"No," he said; "he had arrived some months since from Bombay."

"Think of staying long in England?" said Grandon.

"That depends upon my prospects at the next general election. I am looking out for a borough."

"Dear me!" said Grandon; and we all, Bishop included, gazed on him with astonishment.

"My name is Chundango," he went on. "My parents were both Hindoos. Before I was converted my other name was Juggonath; now I am John. I became acquainted with a circle of dear Christian friends in Bombay, during my connection, as catechist, with the Tabernacle Missionary Society, was peculiarly favoured in some mercantile transactions into which I subsequently entered in connection with cotton, and have come to spend my fortune, and enter public life, in this country. I was just expressing to our dear friend here," pointing in a patronising way towards the Bishop, "my regret at finding that he shares in views which are becoming so prevalent in the Church, and are likely to taint the Protestantism of Great Britain and part of Ireland."

"Goodness," thought I, "how this complicates matters! which of these two now stands most in need of my services as a missionary?" As Dickiefield was lighting me up to my bedroom, I could not resist congratulating him upon his two guests. "A good specimen of the 'unsound muscular,' the Bishop," said I.

"Not very," said Dickiefield; "he is not so unsound as he looks, and he is not unique, like the other. I flatter myself I have under my roof the only well-authenticated instance of the Hindoo converted millionaire. It is true he became a 'Government Christian' when he was a poor boy of fifteen, and began life as a catechist; then he saw a good mercantile opening, and went into cotton, out of which he has realised an immense fortune, and now is going into political life in England, which he could not have done in an unconverted condition. Who ever heard before of a Bombay man wanting to get into Parliament, and coming home with a carte du pays all arranged before he started?
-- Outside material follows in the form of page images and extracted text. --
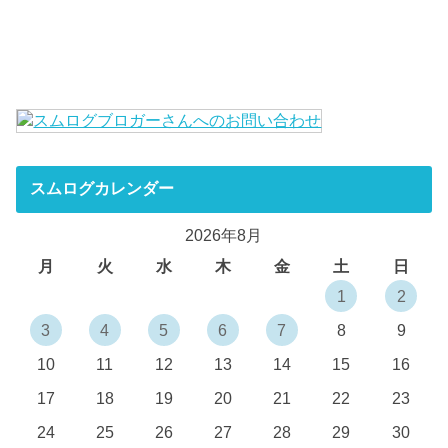
スムログカレンダー
2026年8月
月
火
水
木
金
土
日
1
2
3
4
5
6
7
8
9
10
11
12
13
14
15
16
17
18
19
20
21
22
23
24
25
26
27
28
29
30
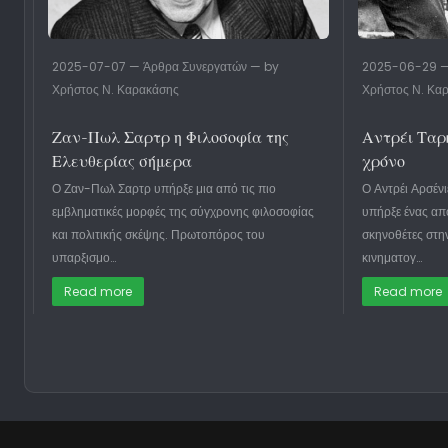
2025-07-07 — Άρθρα Συνεργατών — by
2025-06-29 —
Χρήστος Ν. Καρακάσης
Χρήστος Ν. Κα
Ζαν-Πωλ Σαρτρ η Φιλοσοφία της
Αντρέι Ταρ
Ελευθερίας σήμερα
χρόνο
Ο Ζαν-Πωλ Σαρτρ υπήρξε μια από τις πιο
Ο Αντρέι Αρσέν
εμβληματικές μορφές της σύγχρονης φιλοσοφίας
υπήρξε ένας απ
και πολιτικής σκέψης. Πρωτοπόρος του
σκηνοθέτες στη
υπαρξισμο…
κινηματογ…
Read more
Read more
He advocates extension of the franchise, ballot, and the Evangelical Alliance, so I thought I would fasten him on to Broadhem—they'll help to float each other."
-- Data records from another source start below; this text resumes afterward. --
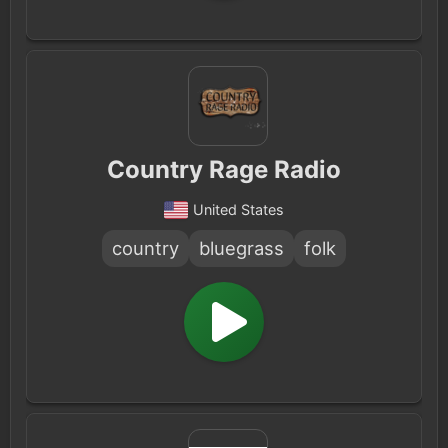
Country Rage Radio
United States
country
bluegrass
folk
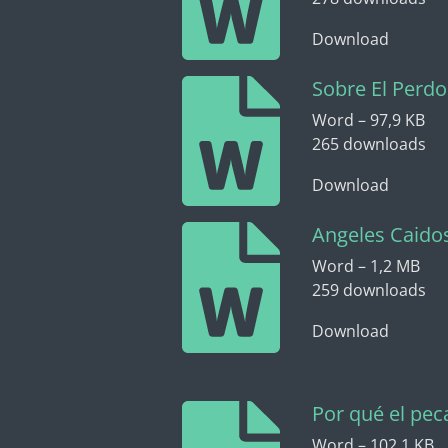
Download
Sobre El Perdo
Word – 97,9 KB
265 downloads
Download
Angeles Caido
Word – 1,2 MB
259 downloads
Download
Por qué el pec
Word – 102,1 KB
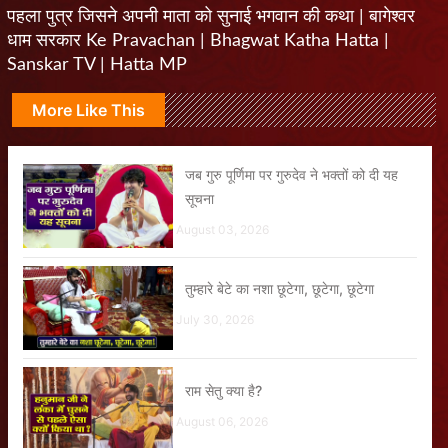
पहला पुत्र जिसने अपनी माता को सुनाई भगवान की कथा | बागेश्वर
धाम सरकार Ke Pravachan | Bhagwat Katha Hatta |
Sanskar TV | Hatta MP
More Like This
जब गुरु पूर्णिमा पर गुरुदेव ने भक्तों को दी यह
सूचना
August 03, 2026
तुम्हारे बेटे का नशा छूटेगा, छूटेगा, छूटेगा
July 30, 2026
राम सेतु क्या है?
August 06, 2026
"Who else have you got here besides?" I asked.

"Oh, only a petroleum aristocrat from the oil regions of America—another millionaire. He is a more wonderful instance even than Chundango, for he was a poor man three months ago, when he 'struck oil.' You will find him most intelligent, full of information; but you will look upon him, of course, as the type of the peculiar class to which he belongs, and not of Americans generally." And my warm-hearted and eccentric friend, Lord Dickiefield, left me to my meditations and my toilet.

"I shall probably have to take one of these Broadhem girls in to dinner," thought I, as I followed the rustle of their crinolines down-stairs back to the drawing-room. So I ranged myself near the one with dark hair and blue eyes—I like the combination—to the great annoyance of Juggonath, who had got so near her for the same purpose that his great foot was on her dress.